Please note this event takes place on the top floor; there is no step-free access. Lift available to middle floor and then wide straight stairs to top floor.
Past event - 2019
22 May Doors 7pm
Event 7.30-9.30pm
The Waterfront, Canal St, Castle Wharf,
Nottingham NG1 7EH
Sold Out!
The final Beautiful Mind event will be focused around our memory, a cognitive process that allows us to relive and learn from past experiences. A common worry surrounding ageing is memory loss or forgetfulness. With this in mind, we will explore whether brain training puzzles and late night Sudoku’s may hinder our memory and attention. Our memory is also surprisingly easy to manipulate, so we will find out how our memory works as well as the effect of fabricated memories. In addition, we will look into the process of recognition and how this may allow diagnosis of memory problems. 

The More The Better? Increased Brain Activity Can Be Bad For Your Memory and Attention!

Dr. Tobias Bast (Associate Professor)
Problems with memory and attention have long been mainly linked to decreased activity in certain brain regions. Conversely, it is often assumed that ‘boosting’ brain activity may improve brain functions, such as memory and attention. However, more recent research indicates that the opposite can be the case! Faulty neuronal inhibition, which leads to INCREASED, but poorly controlled, neuron activity in brain regions such as the prefrontal cortex and hippocampus may cause problems with memory and attention, including in schizophrenia and age-related cognitive decline.

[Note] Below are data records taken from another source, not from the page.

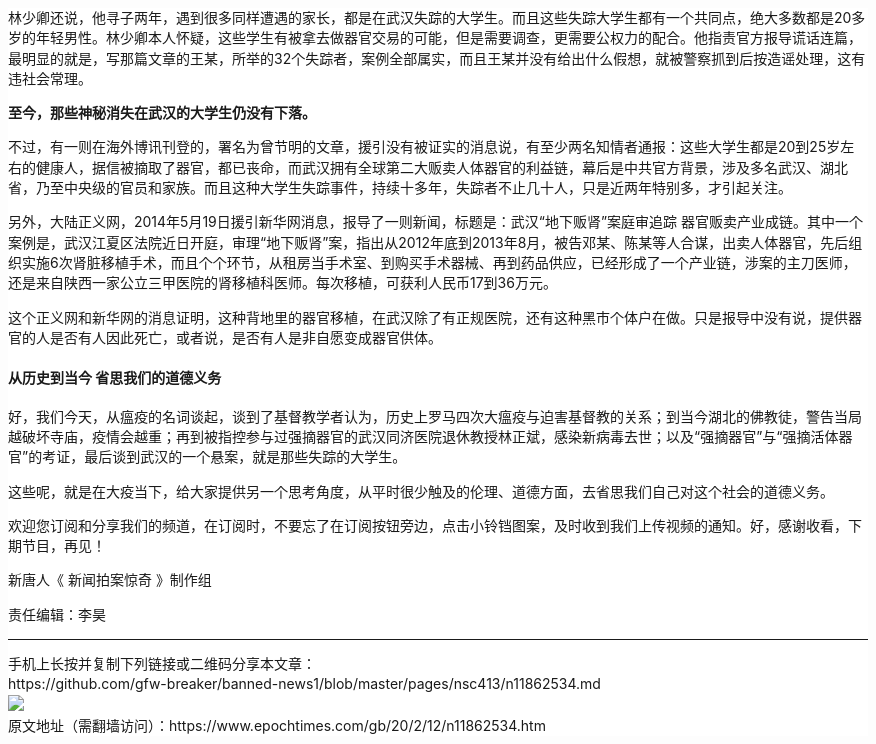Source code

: <p>
 林少卿还说，他寻子两年，遇到很多同样遭遇的家长，都是在武汉失踪的大学生。而且这些失踪大学生都有一个共同点，绝大多数都是20多岁的年轻男性。林少卿本人怀疑，这些学生有被拿去做器官交易的可能，但是需要调查，更需要公权力的配合。他指责官方报导谎话连篇，最明显的就是，写那篇文章的王某，所举的32个失踪者，案例全部属实，而且王某并没有给出什么假想，就被警察抓到后按造谣处理，这有违社会常理。
</p>
<p>
 <strong>
  至今，那些神秘消失在武汉的大学生仍没有下落。
 </strong>
</p>
<p>
 不过，有一则在海外博讯刊登的，署名为曾节明的文章，援引没有被证实的消息说，有至少两名知情者通报：这些大学生都是20到25岁左右的健康人，据信被摘取了器官，都已丧命，而武汉拥有全球第二大贩卖人体器官的利益链，幕后是中共官方背景，涉及多名武汉、湖北省，乃至中央级的官员和家族。而且这种大学生失踪事件，持续十多年，失踪者不止几十人，只是近两年特别多，才引起关注。
</p>
<p>
 另外，大陆正义网，2014年5月19日援引新华网消息，报导了一则新闻，标题是：武汉“地下贩肾”案庭审追踪 器官贩卖产业成链。其中一个案例是，武汉江夏区法院近日开庭，审理“地下贩肾”案，指出从2012年底到2013年8月，被告邓某、陈某等人合谋，出卖人体器官，先后组织实施6次肾脏移植手术，而且个个环节，从租房当手术室、到购买手术器械、再到药品供应，已经形成了一个产业链，涉案的主刀医师，还是来自陕西一家公立三甲医院的肾移植科医师。每次移植，可获利人民币17到36万元。
</p>
<p>
 这个正义网和新华网的消息证明，这种背地里的器官移植，在武汉除了有正规医院，还有这种黑市个体户在做。只是报导中没有说，提供器官的人是否有人因此死亡，或者说，是否有人是非自愿变成器官供体。
</p>
<h4>
 <strong>
  从历史到当今 省思我们的道德义务
 </strong>
</h4>
<p>
 好，我们今天，从瘟疫的名词谈起，谈到了基督教学者认为，历史上罗马四次大瘟疫与迫害基督教的关系；到当今湖北的佛教徒，警告当局越破坏寺庙，疫情会越重；再到被指控参与过强摘器官的武汉同济医院退休教授林正斌，感染新病毒去世；以及“强摘器官”与“强摘活体器官”的考证，最后谈到武汉的一个悬案，就是那些失踪的大学生。
</p>
<p>
 这些呢，就是在大疫当下，给大家提供另一个思考角度，从平时很少触及的伦理、道德方面，去省思我们自己对这个社会的道德义务。
</p>
<p>
 欢迎您订阅和分享我们的频道，在订阅时，不要忘了在订阅按钮旁边，点击小铃铛图案，及时收到我们上传视频的通知。好，感谢收看，下期节目，再见！
</p>
<p>
 新唐人《
 <ok href="https://www.epochtimes.com/gb/tag/%E6%96%B0%E9%97%BB%E6%8B%8D%E6%A1%88%E6%83%8A%E5%A5%87.html">
  新闻拍案惊奇
 </ok>
 》制作组
</p>
<p>
 责任编辑：李昊
</p>
</div>
<hr/>
手机上长按并复制下列链接或二维码分享本文章：<br/>
https://github.com/gfw-breaker/banned-news1/blob/master/pages/nsc413/n11862534.md <br/>
<a href='https://github.com/gfw-breaker/banned-news1/blob/master/pages/nsc413/n11862534.md'><img src='https://github.com/gfw-breaker/banned-news1/blob/master/pages/nsc413/n11862534.md.png'/></a> <br/>
原文地址（需翻墙访问）：https://www.epochtimes.com/gb/20/2/12/n11862534.htm
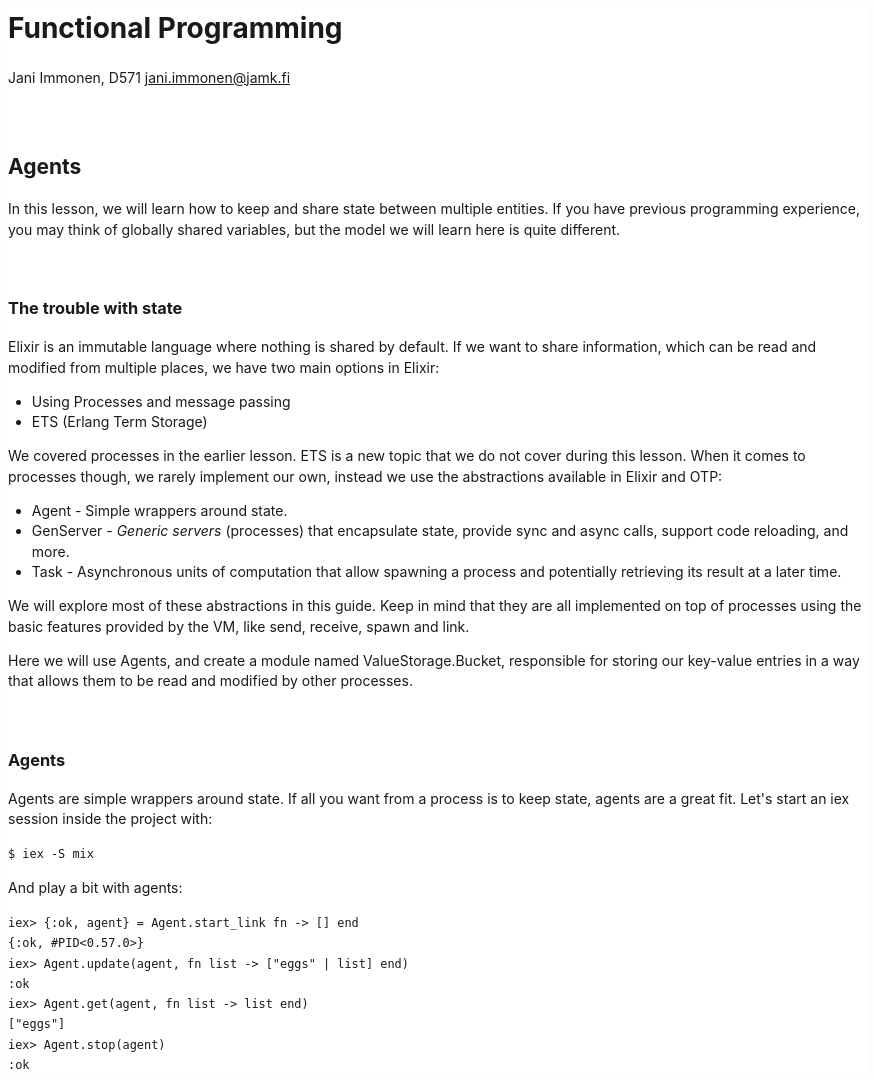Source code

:# **Functional Programming**
Jani Immonen, D571
jani.immonen@jamk.fi


&nbsp;
## **Agents**
In this lesson, we will learn how to keep and share state between multiple entities. If you have previous programming experience, you may think of globally shared variables, but the model we will learn here is quite different.

&nbsp;
### **The trouble with state**

Elixir is an immutable language where nothing is shared by default. If we want to share information, which can be read and modified from multiple places, we have two main options in Elixir:

* Using Processes and message passing
* ETS (Erlang Term Storage)

We covered processes in the earlier lesson. ETS is a new topic that we do not cover during this lesson. When it comes to processes though, we rarely implement our own, instead we use the abstractions available in Elixir and OTP:

* Agent - Simple wrappers around state.
* GenServer - *Generic servers* (processes) that encapsulate state, provide sync and async calls, support code reloading, and more.
* Task - Asynchronous units of computation that allow spawning a process and potentially retrieving its result at a later time.

We will explore most of these abstractions in this guide. Keep in mind that they are all implemented on top of processes using the basic features provided by the VM, like send, receive, spawn and link.

Here we will use Agents, and create a module named ValueStorage.Bucket, responsible for storing our key-value entries in a way that allows them to be read and modified by other processes.

&nbsp;
### **Agents**

Agents are simple wrappers around state. If all you want from a process is to keep state, agents are a great fit. Let's start an iex session inside the project with:

    $ iex -S mix

And play a bit with agents:

    iex> {:ok, agent} = Agent.start_link fn -> [] end
    {:ok, #PID<0.57.0>}
    iex> Agent.update(agent, fn list -> ["eggs" | list] end)
    :ok
    iex> Agent.get(agent, fn list -> list end)
    ["eggs"]
    iex> Agent.stop(agent)
    :ok
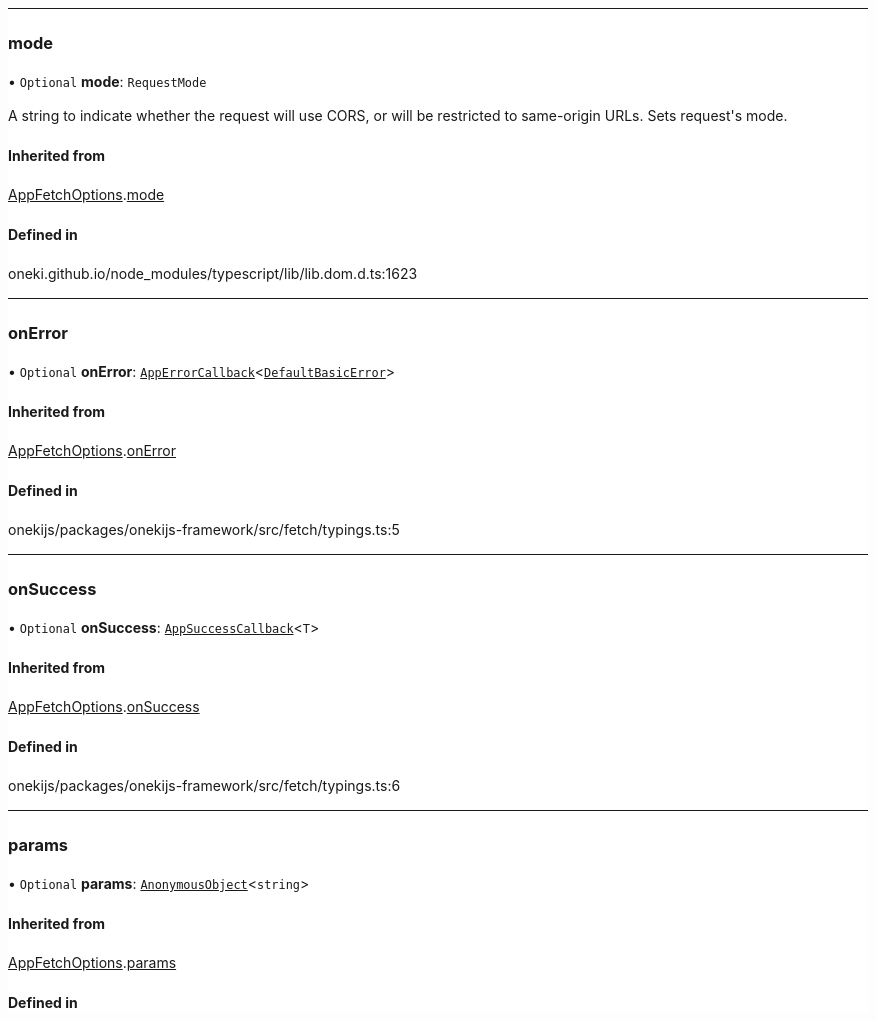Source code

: ___

### mode

• `Optional` **mode**: `RequestMode`

A string to indicate whether the request will use CORS, or will be restricted to same-origin URLs. Sets request's mode.

#### Inherited from

[AppFetchOptions](AppFetchOptions.md).[mode](AppFetchOptions.md#mode)

#### Defined in

oneki.github.io/node_modules/typescript/lib/lib.dom.d.ts:1623

___

### onError

• `Optional` **onError**: [`AppErrorCallback`](../types/AppErrorCallback.md)<[`DefaultBasicError`](../classes/DefaultBasicError.md)\>

#### Inherited from

[AppFetchOptions](AppFetchOptions.md).[onError](AppFetchOptions.md#onerror)

#### Defined in

onekijs/packages/onekijs-framework/src/fetch/typings.ts:5

___

### onSuccess

• `Optional` **onSuccess**: [`AppSuccessCallback`](../types/AppSuccessCallback.md)<`T`\>

#### Inherited from

[AppFetchOptions](AppFetchOptions.md).[onSuccess](AppFetchOptions.md#onsuccess)

#### Defined in

onekijs/packages/onekijs-framework/src/fetch/typings.ts:6

___

### params

• `Optional` **params**: [`AnonymousObject`](AnonymousObject.md)<`string`\>

#### Inherited from

[AppFetchOptions](AppFetchOptions.md).[params](AppFetchOptions.md#params)

#### Defined in
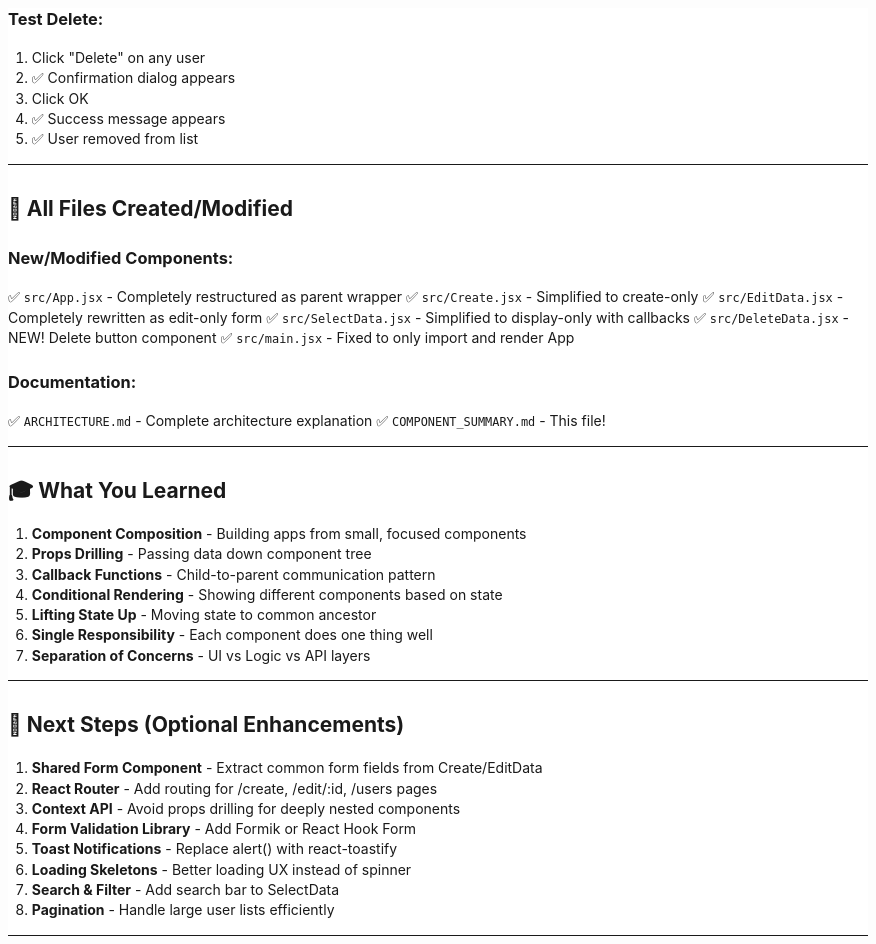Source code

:### Test Delete:
1. Click "Delete" on any user
2. ✅ Confirmation dialog appears
3. Click OK
4. ✅ Success message appears
5. ✅ User removed from list

---

## 📁 All Files Created/Modified

### New/Modified Components:
✅ `src/App.jsx` - Completely restructured as parent wrapper
✅ `src/Create.jsx` - Simplified to create-only
✅ `src/EditData.jsx` - Completely rewritten as edit-only form
✅ `src/SelectData.jsx` - Simplified to display-only with callbacks
✅ `src/DeleteData.jsx` - NEW! Delete button component
✅ `src/main.jsx` - Fixed to only import and render App

### Documentation:
✅ `ARCHITECTURE.md` - Complete architecture explanation
✅ `COMPONENT_SUMMARY.md` - This file!

---

## 🎓 What You Learned

1. **Component Composition** - Building apps from small, focused components
2. **Props Drilling** - Passing data down component tree
3. **Callback Functions** - Child-to-parent communication pattern
4. **Conditional Rendering** - Showing different components based on state
5. **Lifting State Up** - Moving state to common ancestor
6. **Single Responsibility** - Each component does one thing well
7. **Separation of Concerns** - UI vs Logic vs API layers

---

## 🔮 Next Steps (Optional Enhancements)

1. **Shared Form Component** - Extract common form fields from Create/EditData
2. **React Router** - Add routing for /create, /edit/:id, /users pages
3. **Context API** - Avoid props drilling for deeply nested components
4. **Form Validation Library** - Add Formik or React Hook Form
5. **Toast Notifications** - Replace alert() with react-toastify
6. **Loading Skeletons** - Better loading UX instead of spinner
7. **Search & Filter** - Add search bar to SelectData
8. **Pagination** - Handle large user lists efficiently

---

Using Gaze to Understand Recognition

Dr Jasper Robinson (Associate Professor)
Recognition of music or faces can be distinguished from other forms of memory and involves two distinct processes. Recollection involves recognition of an item when we can retrieve other information about its prior occurrence—when/where this encounter happened. Familiarity is the tantalising feeling of knowing that the item is familiar in the absence of any when/where information. I’ll talk about some experimental procedures that have been used to understand these separable components of memory and how they could be used to diagnose memory problems.

10 Things Everyone Should Know About Memory

Dr. Lucy Justice (Senior Lecturer in Psychology)
Dr Lucy Justice's work focuses on both the theoretical and applied aspects of autobiographical memory, False and fabricated memory and applied memory in health and legal settings. Tonight she will be highlighting how our memory works in ways the often surprises us and is contrary to our beliefs. She will also demonstrate how easily our memory can be manipulated.